When I learned that Game of Thrones actress Maisie Williams (Arya Stark of Winterfell) had read one of my books to prepare for her first TEDx Talk, I was intrigued to see what she had to say and how she'd say it.

About a minute in, I heard my name: "Upon finding out the news that I would be giving a TEDx Talk, I did what I think most people do and watched about 50 TED talks back-to-back and read Talk like TED by Carmine Gallo for some inspiration," Williams said.

Since Arya Stark is one of the most blood-thirsty characters on television, I'm glad I'm on her good side. 
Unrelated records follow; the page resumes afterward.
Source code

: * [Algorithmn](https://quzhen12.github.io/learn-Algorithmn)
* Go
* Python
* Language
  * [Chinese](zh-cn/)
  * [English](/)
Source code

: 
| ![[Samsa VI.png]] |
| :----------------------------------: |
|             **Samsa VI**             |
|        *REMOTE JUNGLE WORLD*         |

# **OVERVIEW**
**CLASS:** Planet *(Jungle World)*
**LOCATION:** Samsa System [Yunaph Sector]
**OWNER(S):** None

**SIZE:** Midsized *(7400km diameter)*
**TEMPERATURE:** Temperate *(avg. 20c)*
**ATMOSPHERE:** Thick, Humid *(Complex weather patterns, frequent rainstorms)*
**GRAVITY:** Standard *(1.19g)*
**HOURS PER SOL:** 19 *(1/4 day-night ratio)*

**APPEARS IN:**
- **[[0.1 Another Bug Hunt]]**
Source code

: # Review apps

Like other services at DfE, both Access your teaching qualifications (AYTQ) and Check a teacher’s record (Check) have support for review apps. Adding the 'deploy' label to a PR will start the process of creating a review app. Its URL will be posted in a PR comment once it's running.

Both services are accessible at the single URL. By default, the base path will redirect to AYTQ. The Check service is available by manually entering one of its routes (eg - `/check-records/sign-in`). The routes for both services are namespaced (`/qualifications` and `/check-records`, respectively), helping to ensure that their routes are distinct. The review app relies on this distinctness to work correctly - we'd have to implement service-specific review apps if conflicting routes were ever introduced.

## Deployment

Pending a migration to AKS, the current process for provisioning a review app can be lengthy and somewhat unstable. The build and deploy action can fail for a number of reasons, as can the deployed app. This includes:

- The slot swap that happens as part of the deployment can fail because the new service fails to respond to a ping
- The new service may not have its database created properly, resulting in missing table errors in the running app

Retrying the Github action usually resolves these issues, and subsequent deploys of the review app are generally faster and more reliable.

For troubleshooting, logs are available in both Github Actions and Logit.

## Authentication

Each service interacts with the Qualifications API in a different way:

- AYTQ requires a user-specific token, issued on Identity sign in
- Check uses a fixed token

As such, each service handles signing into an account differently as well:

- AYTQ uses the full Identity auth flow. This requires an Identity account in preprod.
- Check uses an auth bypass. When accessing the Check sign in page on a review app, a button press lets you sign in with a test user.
Now that HBO's Games of Thrones is entering its eighth and final season, Williams is turning her attention to entrepreneurship (she recently co-founded a mobile social network for artists and creatives called Daisie). Early in her speech, the 22-year-old admitted to an insecurity many entrepreneurs share: She felt like "a totally inadequate" public speaker.

"What could I possibly say that would have any impact?" she asked.

As it turns out, Williams has a lot to say and she says it with impact:

Her TEDx talk offers a valuable communication lesson for any entrepreneur who has an idea to share.

Start a Presentation with a Story

As an actress, Williams has developed a keen sense of good storytelling. A great speech or presentation is like a great movie: The first scene should draw you into the narrative.

In this case, Williams is setting up a discussion of her startup. If she starts by talking about her product, she'll lose the audience almost instantly. People don't care about a product as much as they care about the story behind the product. Maisie begins with a story.

I'm the youngest of four siblings. My parents divorced when I was four months old. I really was the icing on the cake of a terrible marriage.

When Williams says she grew up in a three-bedroom council house (a form of public housing in Britain) outside of Bristol, the audience is drawn into her story. It's easy to forget she's a famous actress as she expresses an emotion that many people have had at one time or another: the feeling that we're destined for something greater than the confines of our environment.

She continued:

I went to a very ordinary school. I got very ordinary grades. I wasn't quite good enough to get a gold star, and I also wasn't quite bad enough to be kept after school. Everything about me was pretty damn ordinary, except for how I felt on the inside. I had big dreams.

Like any good story, hers has peaks and valleys--moments of joy mixed with unexpected roadblocks to overcome. Williams wanted to become a professional dancer. At the age of 10, she was accepted into a performance arts school away from home. The bad news: Her family couldn't afford it.

The next year, she got in again--and this time, she qualified for some government assistance. The bad news: It still wasn't enough.

The next act takes an unexpected twist. She enters a talent competition, fully expecting to dance her way to stardom. During an improv acting class to prepare for the talent show, Williams impresses the instructor.

You can guess what happens next. She lands the part of Arya Stark in what would become the most Emmy-nominated show in television history.

Stories Explain the Why

A good entrepreneurship story has a purpose. It explains the why behind a product or idea. Often, products that are born of necessity, hardship or struggle make for good stories.

The key is to link your story to the reason the product exists. Roughly 30 percent of Williams's talk is actually about her startup, Daisie--and here's how Williams connects it to her story.

"The series of events that had got me to that point were based mainly on luck and timing and were unable to be recreated," Williams explained. The entertainment industry is built on gatekeepers who hold all the power, she said. Enter Daisie, a social network for artists to collaborate with each other and to "give the power back to the creator."

Although Williams hasn't set foot in a classroom in years, she's made it her mission to continue learning. Sharpening her skill as a public-speaker is part of that journey.

Ideas that catch on are wrapped in story. We all have the capacity to move people, to inspire them and to capture their imagination. The secret is to find your authentic connection to the topic and shape it into a story that moves people to action.